> **Task directions**: Although the data below contains pictures, output only the lines between those holding "ring dip: (287, 276)" and "thumb tip: (633, 1246)", inclusive, exactly and without those pictures.

= = = =

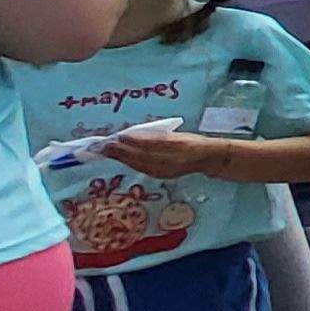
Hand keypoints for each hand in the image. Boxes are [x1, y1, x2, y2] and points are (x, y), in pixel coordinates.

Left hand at [99, 127, 234, 178]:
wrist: (206, 158)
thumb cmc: (191, 142)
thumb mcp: (176, 135)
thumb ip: (155, 136)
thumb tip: (130, 135)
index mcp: (176, 146)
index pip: (149, 143)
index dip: (132, 141)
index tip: (117, 136)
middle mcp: (169, 160)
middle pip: (139, 155)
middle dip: (120, 151)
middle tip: (103, 145)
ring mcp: (164, 169)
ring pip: (137, 163)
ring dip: (121, 157)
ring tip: (107, 151)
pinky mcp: (160, 175)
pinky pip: (141, 168)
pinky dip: (130, 162)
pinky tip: (121, 158)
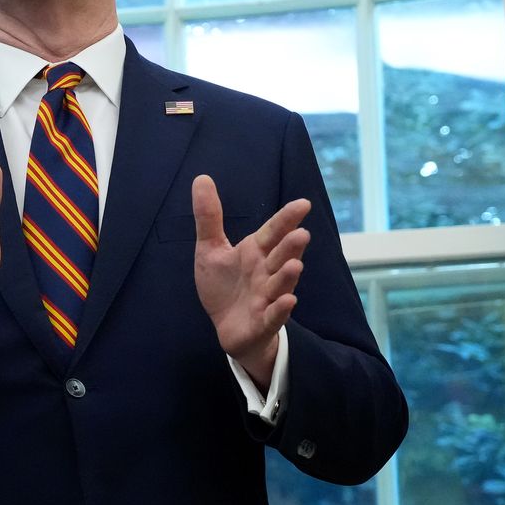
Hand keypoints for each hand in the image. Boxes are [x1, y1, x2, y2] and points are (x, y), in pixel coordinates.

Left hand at [192, 175, 310, 383]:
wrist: (228, 327)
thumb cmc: (225, 285)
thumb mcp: (211, 249)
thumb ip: (208, 217)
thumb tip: (201, 178)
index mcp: (256, 252)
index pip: (273, 232)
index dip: (287, 219)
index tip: (303, 204)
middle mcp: (266, 272)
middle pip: (280, 257)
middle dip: (290, 247)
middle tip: (301, 234)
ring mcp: (268, 298)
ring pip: (280, 285)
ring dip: (287, 276)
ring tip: (295, 265)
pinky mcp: (263, 321)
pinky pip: (274, 315)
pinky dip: (280, 309)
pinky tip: (288, 300)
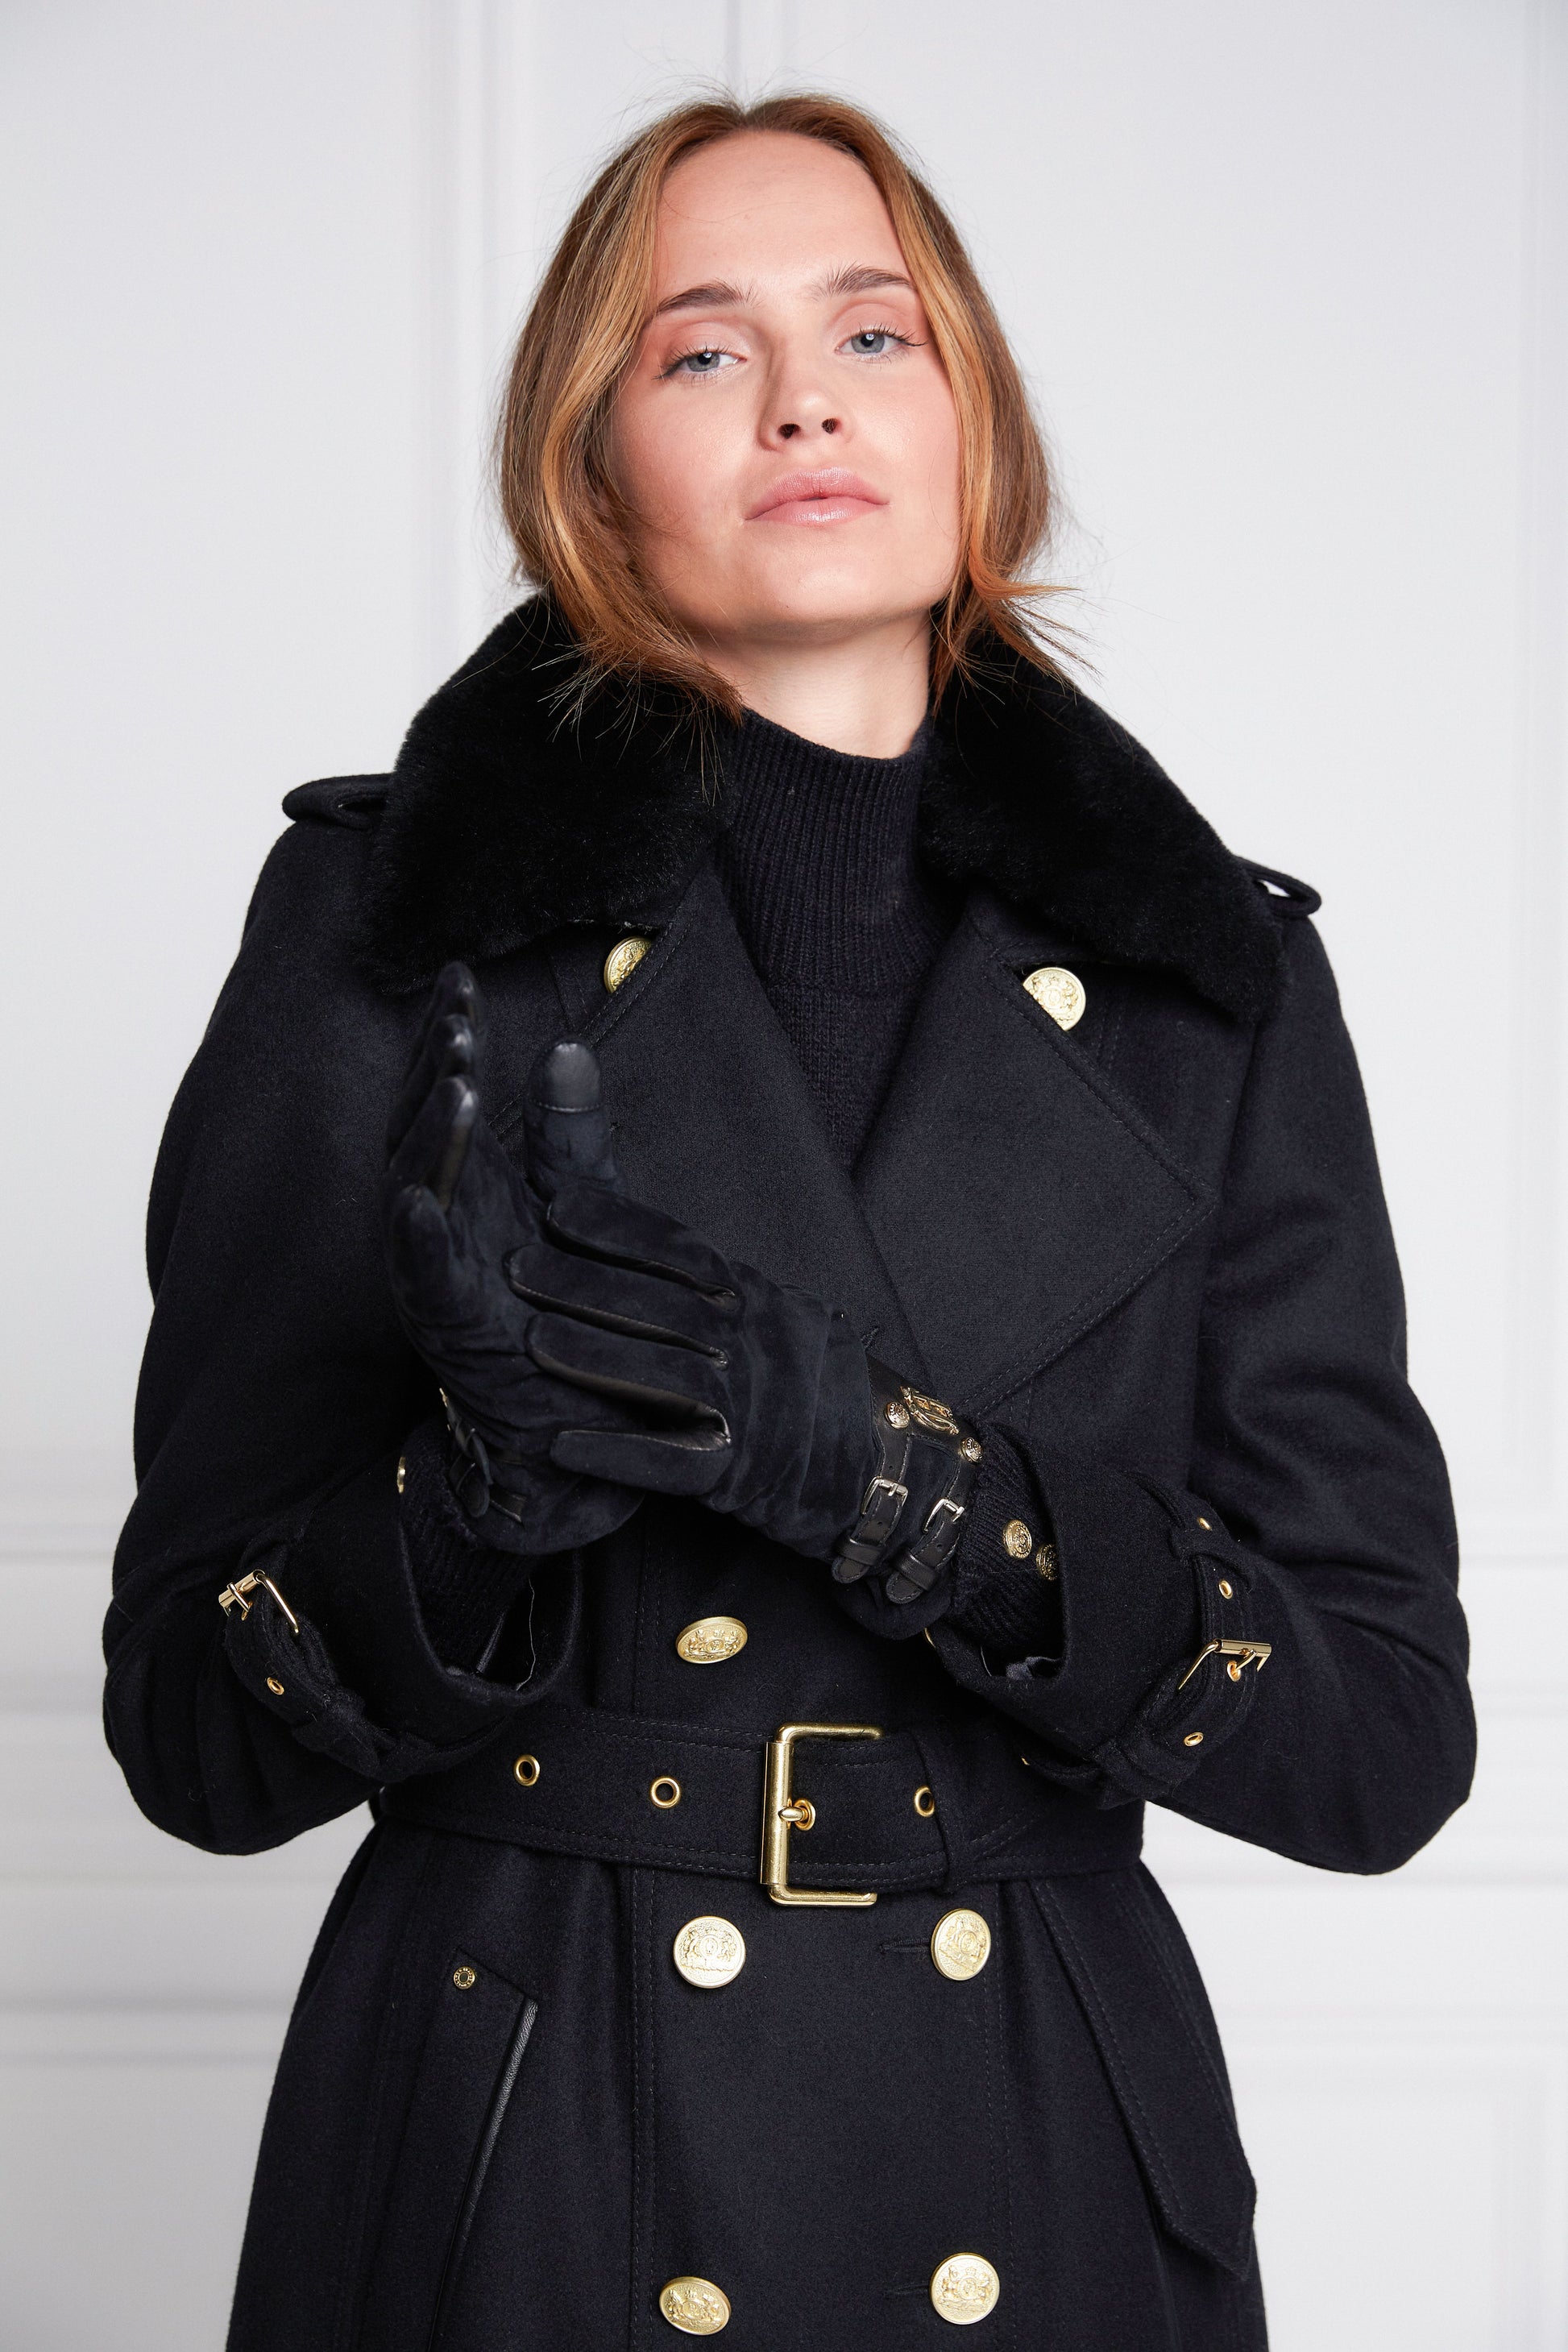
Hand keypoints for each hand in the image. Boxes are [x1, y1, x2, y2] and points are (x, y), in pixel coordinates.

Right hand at [382, 964, 639, 1553]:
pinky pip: (419, 1279)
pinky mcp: (444, 1329)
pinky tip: (418, 1199)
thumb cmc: (577, 1316)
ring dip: (432, 1138)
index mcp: (471, 1186)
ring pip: (416, 1191)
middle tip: (456, 1018)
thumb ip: (573, 1135)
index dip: (448, 1038)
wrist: (580, 1433)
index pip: (448, 1095)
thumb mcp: (584, 1210)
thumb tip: (566, 1045)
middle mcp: (441, 1222)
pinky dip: (417, 1240)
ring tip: (456, 1085)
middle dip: (436, 1071)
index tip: (459, 976)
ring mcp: (434, 1273)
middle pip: (423, 1129)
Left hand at [504, 1172, 879, 1561]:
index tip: (558, 1208)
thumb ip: (711, 1289)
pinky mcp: (742, 1474)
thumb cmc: (809, 1388)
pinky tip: (560, 1445)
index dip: (619, 1227)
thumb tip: (633, 1246)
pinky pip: (674, 1462)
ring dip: (596, 1358)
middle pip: (665, 1305)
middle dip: (588, 1283)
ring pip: (668, 1376)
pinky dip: (618, 1453)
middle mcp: (757, 1344)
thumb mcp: (772, 1316)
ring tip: (532, 1341)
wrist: (885, 1470)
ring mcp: (752, 1408)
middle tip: (520, 1267)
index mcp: (755, 1298)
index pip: (681, 1250)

= = = =

> **Answer below**:
ring dip: (287, 276)
ring tip: (295, 265)
pinky mcp: (263, 321)
pinky pip: (274, 315)
pinky dip: (280, 309)
pinky tip: (288, 300)
Hand keypoints for each hand in the image. Boxes are [x1, y1, x2, y2] and points are (x, y), in pixel coordinates.

Right hand at [382, 964, 639, 1553]:
pinky pip: (419, 1279)
pinky mcp: (444, 1329)
pinky tip: (418, 1199)
thumb cmc: (577, 1316)
ring dip: (432, 1138)
index mcp: (471, 1186)
ring pip: (416, 1191)
middle tip: (456, 1018)
thumb ip: (573, 1135)
index dip: (448, 1038)
wrist: (580, 1433)
index pip: (448, 1095)
thumb mcp: (584, 1210)
thumb tip: (566, 1045)
middle mcp: (441, 1222)
pinky dip: (417, 1240)
ring tip: (456, 1085)
middle dip: (436, 1071)
index tip: (459, 976)
ring mcp: (434, 1273)
middle pip: (423, 1129)
Left hand at [504, 1172, 879, 1561]:
index tip: (558, 1208)
thumb ip: (711, 1289)
pinky mcp: (742, 1474)
thumb cmc: (809, 1388)
pinky tip: (560, 1445)
index dip: (619, 1227)
thumb tip: (633, 1246)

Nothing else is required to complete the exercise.